Hey all. My baby tortoise hubert is 6 months old and I was wondering if diapers are good for tortoises / how to home make one / are there ones out there to try


----------



## wellington (Aug 23, 2021)

Why would you put a diaper on a tortoise?
They should be in their proper enclosure whether its inside or out. Never roaming the floors of your house!


----------



## Lyn W (Aug 24, 2021)

Hi and welcome.
Not a good idea at all.
Torts need to be in a safe and secure enclosure where they will have the right temps, uvb and humidity and won't feel stressed. They need access to a water dish (shallow terracotta plant saucer) to drink from and big enough for them to get in to self soak when they want to and absorb water through their vents. 
If you give your tort luke warm shallow soaks the chances are that he will pee and poop in that.
What species do you have? I'll post the link for the caresheet you need.
If you post pics of his enclosure and lamps you'll get good feedback on making it as safe as possible for him.


----------



## Yvonne G (Aug 24, 2021)

If you're going to take him someplace where you don't want him to poop and pee, then carry him in a small plastic tote. Tortoise tails need room for the poop to be able to come out. A diaper wouldn't provide that room. Not a good idea.


----------



## ZenHerper (Aug 24, 2021)

Welcome!

Reptiles are not like us...the opening in the tail for their urine and stool does not close tightly. Microbes in the waste would be able to easily get back into the body and cause serious infections if the back end of the animal were wrapped.

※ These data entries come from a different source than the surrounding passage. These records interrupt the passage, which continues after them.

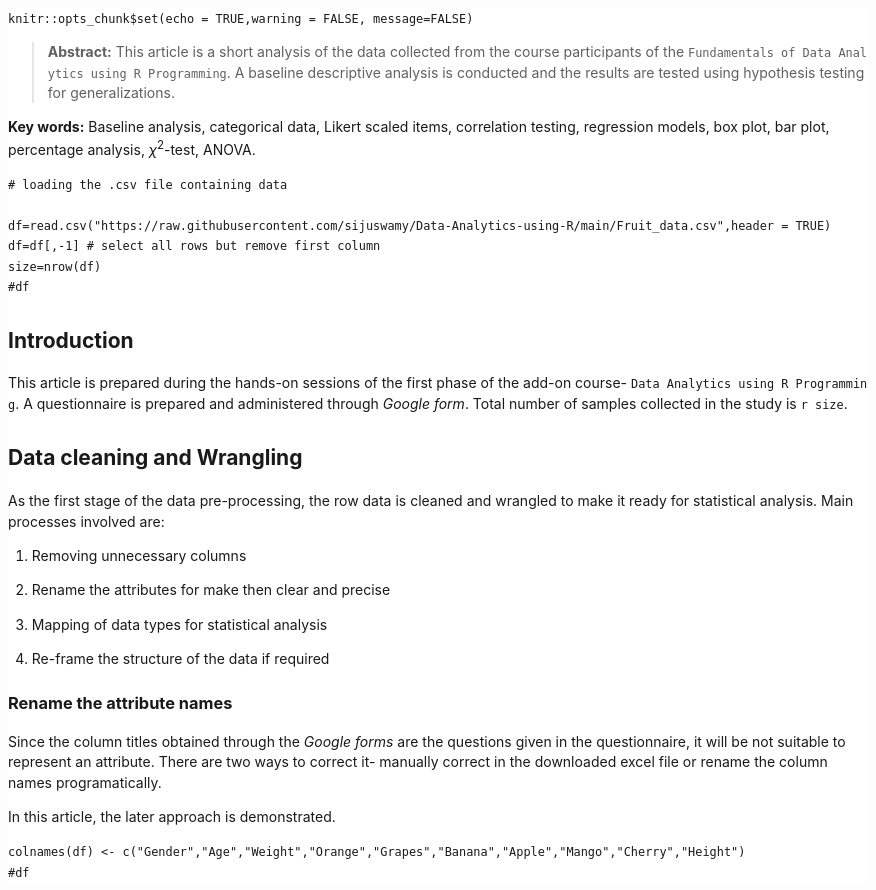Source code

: 

```{r setup, include=FALSE}
knitr::opts_chunk$set(echo = TRUE,warning = FALSE, message=FALSE)
```

>**Abstract:** This article is a short analysis of the data collected from the course participants of the `Fundamentals of Data Analytics using R Programming`. A baseline descriptive analysis is conducted and the results are tested using hypothesis testing for generalizations.

**Key words:** Baseline analysis, categorical data, Likert scaled items, correlation testing, regression models, box plot, bar plot, percentage analysis, $\chi^2$-test, ANOVA.




```{r}
# loading the .csv file containing data

df=read.csv("https://raw.githubusercontent.com/sijuswamy/Data-Analytics-using-R/main/Fruit_data.csv",header = TRUE)
df=df[,-1] # select all rows but remove first column
size=nrow(df)
#df
```

## Introduction

This article is prepared during the hands-on sessions of the first phase of the add-on course- `Data Analytics using R Programming`. A questionnaire is prepared and administered through *Google form*. Total number of samples collected in the study is `r size`.


## Data cleaning and Wrangling 

As the first stage of the data pre-processing, the row data is cleaned and wrangled to make it ready for statistical analysis. Main processes involved are:

1. Removing unnecessary columns

2. Rename the attributes for make then clear and precise 

3. Mapping of data types for statistical analysis

4. Re-frame the structure of the data if required


### Rename the attribute names

Since the column titles obtained through the *Google forms* are the questions given in the questionnaire, it will be not suitable to represent an attribute. There are two ways to correct it- manually correct in the downloaded excel file or rename the column names programatically. 

In this article, the later approach is demonstrated.

```{r}
colnames(df) <- c("Gender","Age","Weight","Orange","Grapes","Banana","Apple","Mango","Cherry","Height")
#df
```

Also the smell. Reptile waste is super-odoriferous. Like super.

The healthiest condition for reptiles in the home is for them to stay in a secure, clean, climate-controlled enclosure that meets all their needs for territory, heat, light, humidity, food & water, and places to hide and de-stress. Animals left to walk on the floor get sick, injured, swallow non-food items, and don't grow properly. A secure tote can be used for car rides or other necessary trips outside of the habitat.

If you let us know what species of tortoise you have, someone can post the right care information.


----------